Just before we set of, we were all handed whistles. I'm not sure many of the people there would have had a sense of the significance of whistles in the gay community, which goes back to San Francisco in the 1970s when Harvey Milk and co handed out whistles for gay men to blow if they got into trouble with homophobic gangs. There's a scene in the film Milk where a lad is found beaten to death in the street, his blood-spattered whistle still in his hand. I blew my whistle a lot. As did everyone around me. I now have temporary tinnitus.

We were held for a few hours before the procession started in a side street off Oxford Street, which I suspect had never been so busy. Everyone was rushing into a little newsagents trying to buy ice-creams and bottles of beer. Two Asian shopkeepers were rushing about trying to serve drag queens and disco bunnies wondering what on earth had hit them.

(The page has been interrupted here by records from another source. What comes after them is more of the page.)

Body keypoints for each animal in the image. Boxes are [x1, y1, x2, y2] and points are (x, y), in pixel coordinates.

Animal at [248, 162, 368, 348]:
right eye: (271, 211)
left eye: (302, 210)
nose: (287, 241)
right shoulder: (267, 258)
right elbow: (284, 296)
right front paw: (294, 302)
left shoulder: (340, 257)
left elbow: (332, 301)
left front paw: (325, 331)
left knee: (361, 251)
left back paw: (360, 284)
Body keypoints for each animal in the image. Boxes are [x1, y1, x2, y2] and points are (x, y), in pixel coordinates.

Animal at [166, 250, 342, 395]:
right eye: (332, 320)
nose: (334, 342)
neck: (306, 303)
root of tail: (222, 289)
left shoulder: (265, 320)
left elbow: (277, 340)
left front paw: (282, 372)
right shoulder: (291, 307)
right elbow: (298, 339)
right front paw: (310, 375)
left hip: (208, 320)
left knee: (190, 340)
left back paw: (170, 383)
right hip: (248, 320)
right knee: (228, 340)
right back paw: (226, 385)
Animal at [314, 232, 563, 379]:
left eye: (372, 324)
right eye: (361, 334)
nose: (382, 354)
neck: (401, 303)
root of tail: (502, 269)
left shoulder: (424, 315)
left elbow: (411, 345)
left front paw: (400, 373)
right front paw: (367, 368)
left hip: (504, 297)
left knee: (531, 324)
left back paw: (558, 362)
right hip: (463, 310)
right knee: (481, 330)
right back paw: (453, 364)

Speaking of disco bunnies, the float in front of us was full of twinky gaybos who'd obviously been invited to take part based on their ability to customise clothing and twerk. Those priceless little Marys had tied knots in their T-shirts and folded up their shiny shorts to uncover as much flesh as possible. When the choruses of the songs they were dancing to arrived, the twerking went crazy and the whole float started bouncing rather dangerously.
For me, the Pride experience was encapsulate by a couple of fabulous elderly trannies, one who could barely walk, who were going along at the same pace as the HSBC lot. They were dressed in glorious colours and it was moving to think how things had changed in their lifetimes. I was disappointed to hear one of the younger HSBC lads being rude about them and wondering if he should ask them to march elsewhere. I genuinely wanted to shake him and tell him that Pride is all about brilliant women like that, who fought the fight when it was a great deal more dangerous than it is these days. There's enough hatred in the world for gay people without young gay kids forgetting the past. I should have dragged him to the front of the march where people were holding flags from the countries in the world where homosexuality is illegal and read him the blinkin' riot act!

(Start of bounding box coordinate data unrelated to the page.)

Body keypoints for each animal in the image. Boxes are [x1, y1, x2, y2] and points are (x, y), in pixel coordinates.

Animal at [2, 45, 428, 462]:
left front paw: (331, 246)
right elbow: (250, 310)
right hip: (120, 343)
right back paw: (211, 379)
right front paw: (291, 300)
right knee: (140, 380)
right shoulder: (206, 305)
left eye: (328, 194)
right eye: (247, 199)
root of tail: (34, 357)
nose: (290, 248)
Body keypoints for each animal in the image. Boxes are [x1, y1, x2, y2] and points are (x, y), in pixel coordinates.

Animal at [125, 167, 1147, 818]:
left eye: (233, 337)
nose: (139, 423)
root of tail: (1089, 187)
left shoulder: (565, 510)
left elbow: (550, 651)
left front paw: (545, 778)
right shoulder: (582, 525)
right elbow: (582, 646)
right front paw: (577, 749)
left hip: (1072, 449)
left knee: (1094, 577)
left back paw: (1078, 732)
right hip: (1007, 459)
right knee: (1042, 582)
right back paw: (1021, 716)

I love the sheer diversity within the gay community. Blokes dressed from head to toe in leather were walking alongside young lads wearing nothing but flip flops, fake tans and diamond-encrusted swimming trunks. At one point I passed a little kennel club of men dressed in dog-shaped rubber suits. The air smelt of balloons around them!

When the march was done, I took myself to Old Compton Street to meet Nathan out of work. I realised, as I walked through China Town, that it was a bad idea. Scores of people were heading in that direction like iron filings being dragged towards a magnet. I got half way along Frith Street, where there was such a huge, dense crowd, that I started panicking.
Nathan came to my rescue and I walked him back to work before escaping central London for the relative calm and tranquility of the North, where all the straight boys were. Most of them had plainly been playing frisbee in Highgate Woods.


  1. I have seen several Gay Pride parades in San Francisco and I loved them. They were the wildest and most free gatherings I have ever seen. Just beneath the party atmosphere was the notion that this particular set of rights was a long and hard fight. And I do remember Harvey Milk's whistles.